Several of the young musicians said Nelsons changed the way they thought of a Strauss waltz when he described the difference between pouring honey slowly out of a bucket rather than dumping it quickly.
“Most conductors wouldn’t dare to make analogies,” said Karina Canellakis, a conducting fellow who has worked with such renowned conductors as England’s Sir Simon Rattle and BSO conductor emeritus Bernard Haitink. “I think if you do that, it has to be very natural and something that comes to you. I don’t think he plans that he will say this. I think it comes into his head, he says it, the orchestra listens, and the next time they play it, it comes out different.”
Since his arrival, Nelsons has soaked in Tanglewood’s history, a history he’s now part of. On Monday, Volpe put a photograph of Nelsons on his office wall, alongside pictures of conductors Leonard Bernstein, John Williams, Seiji Ozawa, and Keith Lockhart. The BSO managing director also walked Nelsons down to the gardens to see the bust of Aaron Copland, the famous composer who was on Tanglewood’s staff for a quarter-century.

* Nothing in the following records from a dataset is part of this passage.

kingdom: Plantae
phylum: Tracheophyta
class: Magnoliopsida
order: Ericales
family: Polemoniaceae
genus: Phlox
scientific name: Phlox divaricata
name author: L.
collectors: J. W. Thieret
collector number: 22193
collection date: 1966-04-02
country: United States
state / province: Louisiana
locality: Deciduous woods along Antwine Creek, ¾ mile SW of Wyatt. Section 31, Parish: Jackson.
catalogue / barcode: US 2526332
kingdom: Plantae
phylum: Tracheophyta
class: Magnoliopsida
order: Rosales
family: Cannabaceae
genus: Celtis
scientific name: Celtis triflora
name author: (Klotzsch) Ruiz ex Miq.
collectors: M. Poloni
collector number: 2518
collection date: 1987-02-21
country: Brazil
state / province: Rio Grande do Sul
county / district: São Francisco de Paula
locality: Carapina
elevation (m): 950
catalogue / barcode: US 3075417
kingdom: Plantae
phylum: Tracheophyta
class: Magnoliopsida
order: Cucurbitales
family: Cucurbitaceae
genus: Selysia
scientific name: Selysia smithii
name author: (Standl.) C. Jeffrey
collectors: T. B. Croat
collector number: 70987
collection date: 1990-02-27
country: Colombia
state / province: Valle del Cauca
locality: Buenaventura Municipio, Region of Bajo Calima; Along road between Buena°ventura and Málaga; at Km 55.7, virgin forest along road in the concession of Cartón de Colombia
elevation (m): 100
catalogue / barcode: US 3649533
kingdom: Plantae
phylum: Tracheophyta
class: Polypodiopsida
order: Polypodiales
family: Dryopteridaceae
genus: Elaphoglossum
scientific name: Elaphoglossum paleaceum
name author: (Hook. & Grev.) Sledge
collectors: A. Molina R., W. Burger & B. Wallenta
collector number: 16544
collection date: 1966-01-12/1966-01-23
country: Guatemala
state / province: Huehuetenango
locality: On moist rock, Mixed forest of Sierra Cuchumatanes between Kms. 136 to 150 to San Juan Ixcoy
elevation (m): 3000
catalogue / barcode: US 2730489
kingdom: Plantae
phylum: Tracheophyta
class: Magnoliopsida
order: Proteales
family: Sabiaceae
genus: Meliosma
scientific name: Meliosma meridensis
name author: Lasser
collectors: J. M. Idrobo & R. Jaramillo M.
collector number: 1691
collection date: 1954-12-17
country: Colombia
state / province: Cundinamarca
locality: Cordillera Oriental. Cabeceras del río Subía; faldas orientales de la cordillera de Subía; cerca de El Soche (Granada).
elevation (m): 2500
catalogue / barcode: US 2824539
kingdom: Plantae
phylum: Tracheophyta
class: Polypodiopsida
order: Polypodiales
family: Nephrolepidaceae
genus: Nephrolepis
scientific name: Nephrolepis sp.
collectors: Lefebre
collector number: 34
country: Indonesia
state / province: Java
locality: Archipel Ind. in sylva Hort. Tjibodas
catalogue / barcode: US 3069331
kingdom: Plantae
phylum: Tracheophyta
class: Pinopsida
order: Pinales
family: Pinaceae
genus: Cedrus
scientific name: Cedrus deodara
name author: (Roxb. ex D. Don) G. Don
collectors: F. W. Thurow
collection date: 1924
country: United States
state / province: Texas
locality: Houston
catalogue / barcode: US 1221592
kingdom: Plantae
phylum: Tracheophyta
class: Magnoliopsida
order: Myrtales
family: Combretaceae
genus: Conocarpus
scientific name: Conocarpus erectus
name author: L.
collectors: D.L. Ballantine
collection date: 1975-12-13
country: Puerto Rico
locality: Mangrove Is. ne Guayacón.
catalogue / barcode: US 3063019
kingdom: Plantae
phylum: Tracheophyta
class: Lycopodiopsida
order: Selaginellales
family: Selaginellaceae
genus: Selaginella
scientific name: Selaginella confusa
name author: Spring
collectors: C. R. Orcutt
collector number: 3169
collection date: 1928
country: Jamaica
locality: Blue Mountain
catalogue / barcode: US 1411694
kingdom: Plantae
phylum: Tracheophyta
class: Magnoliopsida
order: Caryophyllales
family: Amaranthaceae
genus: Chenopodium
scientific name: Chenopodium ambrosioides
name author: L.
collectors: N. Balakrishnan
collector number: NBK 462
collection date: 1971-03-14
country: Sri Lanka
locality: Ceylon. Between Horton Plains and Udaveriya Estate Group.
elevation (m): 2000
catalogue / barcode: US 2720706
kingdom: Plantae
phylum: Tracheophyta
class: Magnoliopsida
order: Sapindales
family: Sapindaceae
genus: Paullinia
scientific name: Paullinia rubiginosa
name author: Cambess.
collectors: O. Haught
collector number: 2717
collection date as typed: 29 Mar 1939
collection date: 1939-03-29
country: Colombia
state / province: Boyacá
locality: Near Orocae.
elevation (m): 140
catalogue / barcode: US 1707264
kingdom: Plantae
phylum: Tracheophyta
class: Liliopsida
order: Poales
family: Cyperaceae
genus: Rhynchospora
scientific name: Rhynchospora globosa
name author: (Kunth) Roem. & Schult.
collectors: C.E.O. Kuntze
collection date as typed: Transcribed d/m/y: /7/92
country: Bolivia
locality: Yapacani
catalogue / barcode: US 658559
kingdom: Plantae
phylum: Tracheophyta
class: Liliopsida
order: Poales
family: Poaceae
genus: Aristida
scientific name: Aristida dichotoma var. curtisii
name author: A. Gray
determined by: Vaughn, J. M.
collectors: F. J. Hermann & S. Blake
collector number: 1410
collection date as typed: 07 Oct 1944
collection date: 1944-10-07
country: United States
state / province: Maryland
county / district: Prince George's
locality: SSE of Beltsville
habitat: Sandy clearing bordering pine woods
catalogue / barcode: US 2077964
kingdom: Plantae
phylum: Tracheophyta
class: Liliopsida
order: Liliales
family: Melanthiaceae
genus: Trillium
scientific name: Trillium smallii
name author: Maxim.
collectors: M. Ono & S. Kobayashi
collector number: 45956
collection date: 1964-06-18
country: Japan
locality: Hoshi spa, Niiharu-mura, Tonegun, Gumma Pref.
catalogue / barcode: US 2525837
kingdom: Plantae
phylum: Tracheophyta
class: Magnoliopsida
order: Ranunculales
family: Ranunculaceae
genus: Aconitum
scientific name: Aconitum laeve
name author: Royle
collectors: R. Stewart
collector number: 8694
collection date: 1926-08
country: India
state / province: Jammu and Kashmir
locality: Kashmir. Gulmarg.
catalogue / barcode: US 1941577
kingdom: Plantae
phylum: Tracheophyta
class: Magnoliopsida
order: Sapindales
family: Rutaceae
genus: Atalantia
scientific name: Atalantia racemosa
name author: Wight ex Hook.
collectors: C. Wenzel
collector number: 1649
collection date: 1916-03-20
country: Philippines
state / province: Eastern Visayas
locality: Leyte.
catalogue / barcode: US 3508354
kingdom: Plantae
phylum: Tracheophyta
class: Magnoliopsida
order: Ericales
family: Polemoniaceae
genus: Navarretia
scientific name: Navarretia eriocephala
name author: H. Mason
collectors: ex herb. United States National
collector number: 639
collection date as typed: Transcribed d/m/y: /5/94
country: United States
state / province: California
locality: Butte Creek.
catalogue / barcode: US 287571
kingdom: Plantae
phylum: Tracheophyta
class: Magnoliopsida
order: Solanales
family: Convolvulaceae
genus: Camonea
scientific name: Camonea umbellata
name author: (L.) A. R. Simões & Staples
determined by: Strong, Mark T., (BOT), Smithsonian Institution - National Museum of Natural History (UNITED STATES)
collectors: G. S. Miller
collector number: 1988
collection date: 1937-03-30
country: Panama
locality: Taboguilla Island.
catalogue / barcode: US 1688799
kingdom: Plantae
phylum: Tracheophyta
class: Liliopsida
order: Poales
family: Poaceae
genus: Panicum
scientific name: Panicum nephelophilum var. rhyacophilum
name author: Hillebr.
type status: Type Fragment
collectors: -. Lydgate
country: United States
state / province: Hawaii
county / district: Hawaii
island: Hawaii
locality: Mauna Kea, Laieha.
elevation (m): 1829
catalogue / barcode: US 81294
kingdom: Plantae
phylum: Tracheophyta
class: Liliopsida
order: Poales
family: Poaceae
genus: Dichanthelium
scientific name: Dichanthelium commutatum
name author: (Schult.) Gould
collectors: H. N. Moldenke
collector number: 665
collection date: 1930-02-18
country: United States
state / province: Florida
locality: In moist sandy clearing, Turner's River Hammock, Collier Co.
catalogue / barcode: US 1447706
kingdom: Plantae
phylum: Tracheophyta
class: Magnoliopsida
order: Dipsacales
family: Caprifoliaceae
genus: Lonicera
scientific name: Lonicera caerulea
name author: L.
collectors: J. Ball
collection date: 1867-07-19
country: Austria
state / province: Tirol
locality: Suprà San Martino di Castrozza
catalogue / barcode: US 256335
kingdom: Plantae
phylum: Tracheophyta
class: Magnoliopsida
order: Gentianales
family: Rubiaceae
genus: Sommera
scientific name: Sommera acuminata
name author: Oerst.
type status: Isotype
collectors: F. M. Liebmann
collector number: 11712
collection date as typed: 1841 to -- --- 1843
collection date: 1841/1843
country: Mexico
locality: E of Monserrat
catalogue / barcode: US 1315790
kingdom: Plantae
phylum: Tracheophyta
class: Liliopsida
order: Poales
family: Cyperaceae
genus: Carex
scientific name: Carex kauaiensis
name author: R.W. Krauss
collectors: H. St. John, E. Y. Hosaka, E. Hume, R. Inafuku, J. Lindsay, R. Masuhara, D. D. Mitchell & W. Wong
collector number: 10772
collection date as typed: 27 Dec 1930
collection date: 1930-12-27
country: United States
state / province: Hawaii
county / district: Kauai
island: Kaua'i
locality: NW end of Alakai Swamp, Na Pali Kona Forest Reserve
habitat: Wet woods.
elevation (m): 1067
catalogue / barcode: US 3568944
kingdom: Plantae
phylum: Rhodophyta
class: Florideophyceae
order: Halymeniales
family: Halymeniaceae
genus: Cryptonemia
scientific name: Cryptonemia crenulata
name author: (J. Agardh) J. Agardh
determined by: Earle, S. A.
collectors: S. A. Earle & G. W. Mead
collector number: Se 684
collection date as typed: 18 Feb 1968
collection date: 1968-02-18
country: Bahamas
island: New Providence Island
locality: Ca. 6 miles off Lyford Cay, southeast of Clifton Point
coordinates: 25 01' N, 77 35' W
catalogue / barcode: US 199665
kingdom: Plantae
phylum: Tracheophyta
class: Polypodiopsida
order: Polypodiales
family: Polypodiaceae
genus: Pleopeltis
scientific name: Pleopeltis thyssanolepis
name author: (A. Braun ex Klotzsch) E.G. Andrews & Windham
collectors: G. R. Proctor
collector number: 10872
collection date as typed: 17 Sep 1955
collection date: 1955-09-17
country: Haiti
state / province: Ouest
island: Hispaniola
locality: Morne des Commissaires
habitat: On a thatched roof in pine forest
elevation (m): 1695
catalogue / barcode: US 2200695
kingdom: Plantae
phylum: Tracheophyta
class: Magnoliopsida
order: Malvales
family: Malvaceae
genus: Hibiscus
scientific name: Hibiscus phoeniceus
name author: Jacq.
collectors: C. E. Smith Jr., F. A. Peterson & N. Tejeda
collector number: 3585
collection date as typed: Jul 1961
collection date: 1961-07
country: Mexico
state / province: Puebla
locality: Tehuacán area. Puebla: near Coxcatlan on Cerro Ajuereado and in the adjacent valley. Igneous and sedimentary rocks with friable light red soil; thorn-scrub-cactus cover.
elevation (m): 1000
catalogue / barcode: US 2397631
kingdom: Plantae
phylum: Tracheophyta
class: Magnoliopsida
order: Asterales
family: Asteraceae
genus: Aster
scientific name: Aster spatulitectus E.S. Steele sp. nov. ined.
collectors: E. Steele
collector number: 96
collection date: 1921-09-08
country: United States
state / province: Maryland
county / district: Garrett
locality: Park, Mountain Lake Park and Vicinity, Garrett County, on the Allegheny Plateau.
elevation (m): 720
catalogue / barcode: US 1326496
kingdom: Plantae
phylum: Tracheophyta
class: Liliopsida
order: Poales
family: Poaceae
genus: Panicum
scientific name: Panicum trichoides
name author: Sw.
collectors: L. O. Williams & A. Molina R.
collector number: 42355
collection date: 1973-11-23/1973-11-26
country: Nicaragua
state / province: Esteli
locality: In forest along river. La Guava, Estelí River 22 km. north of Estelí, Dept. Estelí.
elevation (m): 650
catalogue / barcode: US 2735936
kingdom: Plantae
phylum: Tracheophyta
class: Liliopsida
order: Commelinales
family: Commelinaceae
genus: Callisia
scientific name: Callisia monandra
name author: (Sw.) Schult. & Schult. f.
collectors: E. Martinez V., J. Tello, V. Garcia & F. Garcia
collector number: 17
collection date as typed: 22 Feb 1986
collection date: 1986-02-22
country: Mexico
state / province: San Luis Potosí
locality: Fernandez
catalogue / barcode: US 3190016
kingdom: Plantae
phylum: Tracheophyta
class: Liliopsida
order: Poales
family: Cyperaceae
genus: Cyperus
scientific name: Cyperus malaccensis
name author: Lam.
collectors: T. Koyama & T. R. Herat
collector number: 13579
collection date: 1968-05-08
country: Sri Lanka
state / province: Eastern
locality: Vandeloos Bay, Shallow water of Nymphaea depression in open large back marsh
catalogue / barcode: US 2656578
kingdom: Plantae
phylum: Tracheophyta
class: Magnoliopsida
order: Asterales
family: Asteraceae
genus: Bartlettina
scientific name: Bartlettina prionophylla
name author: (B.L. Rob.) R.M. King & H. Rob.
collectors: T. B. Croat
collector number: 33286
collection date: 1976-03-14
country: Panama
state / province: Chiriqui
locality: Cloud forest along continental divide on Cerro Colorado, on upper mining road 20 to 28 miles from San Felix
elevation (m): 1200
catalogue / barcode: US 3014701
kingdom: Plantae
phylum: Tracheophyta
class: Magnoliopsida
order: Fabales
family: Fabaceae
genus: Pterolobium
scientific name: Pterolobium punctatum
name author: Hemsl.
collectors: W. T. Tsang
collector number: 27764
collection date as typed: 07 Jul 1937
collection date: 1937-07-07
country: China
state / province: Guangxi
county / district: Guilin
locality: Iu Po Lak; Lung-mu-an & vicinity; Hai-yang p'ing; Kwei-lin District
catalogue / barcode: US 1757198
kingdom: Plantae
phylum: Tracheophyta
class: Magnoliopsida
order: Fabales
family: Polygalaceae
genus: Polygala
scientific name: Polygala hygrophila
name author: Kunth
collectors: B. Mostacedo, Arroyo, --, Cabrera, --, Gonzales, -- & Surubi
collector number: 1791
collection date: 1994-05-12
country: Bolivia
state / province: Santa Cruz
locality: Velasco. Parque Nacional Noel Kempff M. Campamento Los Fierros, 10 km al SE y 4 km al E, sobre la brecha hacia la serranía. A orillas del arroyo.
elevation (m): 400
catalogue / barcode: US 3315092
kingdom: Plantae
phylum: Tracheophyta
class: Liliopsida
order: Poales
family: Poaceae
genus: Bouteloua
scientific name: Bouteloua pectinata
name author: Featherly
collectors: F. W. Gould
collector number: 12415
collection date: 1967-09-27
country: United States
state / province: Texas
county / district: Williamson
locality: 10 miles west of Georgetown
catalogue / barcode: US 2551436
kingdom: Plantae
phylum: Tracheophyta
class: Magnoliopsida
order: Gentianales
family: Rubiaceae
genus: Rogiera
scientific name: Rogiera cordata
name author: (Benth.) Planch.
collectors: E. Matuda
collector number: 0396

On Saturday night, Nelsons ate a peach backstage after the BSO’s performance. He was soaked in sweat and chose to chat backstage rather than go outside to watch the fireworks. “I hate fireworks,” he said, then laughed as he mocked being peppered with gunshots as a loud blast rang into the night.
At the evening’s post-concert gala party, Nelsons posed with board members and donors and made a brief speech thanking his supporters. He was toasted and presented with three silver roses, a reference to a gift for a character in Strauss’s “Der Rosenkavalier” — a piece he’d conducted parts of that night.
“I always want to be here as much as I can,” said Nelsons, who will increase his time in Tanglewood next summer before heading to Europe in late August for a BSO tour. “This is my orchestra. This is my musical family.”
Malcolm Lowe, the BSO’s concertmaster and a member of the search committee that selected Nelsons, said he already can feel a difference in the way Nelsons approaches that family.
“I think the realization in him of what’s about to happen is taking effect now,” Lowe said. “I thought his approach was definitely more ownership — realizing he is the music director, will be the music director, and to take his right, so to speak, of asking and demanding things and going the direction he believes we should go in.”
On Saturday night, Lowe was involved in one of Nelsons’s only missteps. It was a minor one, but revealed a lot about his character, Lowe explained. That night, Lowe was one of several BSO musicians to solo during Rachmaninoff’s “Symphonic Dances.” Nelsons absent-mindedly forgot to ask him to stand for a bow, as is customary.
That’s not the first time a musician has been snubbed, however innocently. And Lowe knew it wasn’t personal. But after the next piece, “Bolero,” during which Lowe did not take a solo, Nelsons urged him repeatedly to take a bow.
Lowe declined, several times, then finally rose and reached out to Nelsons with a smile.
“You can sum up the kind of person he is by that,” he said. “There’s a positiveness about his being that’s irresistible. When you first meet him you think, ‘OK,’ that’s what’s happening now, but what about later?’ Then you work with him and realize that love of music and that spirit is what he will always draw on and keep alive. And that gives us such hope and a positive feel about what will happen.”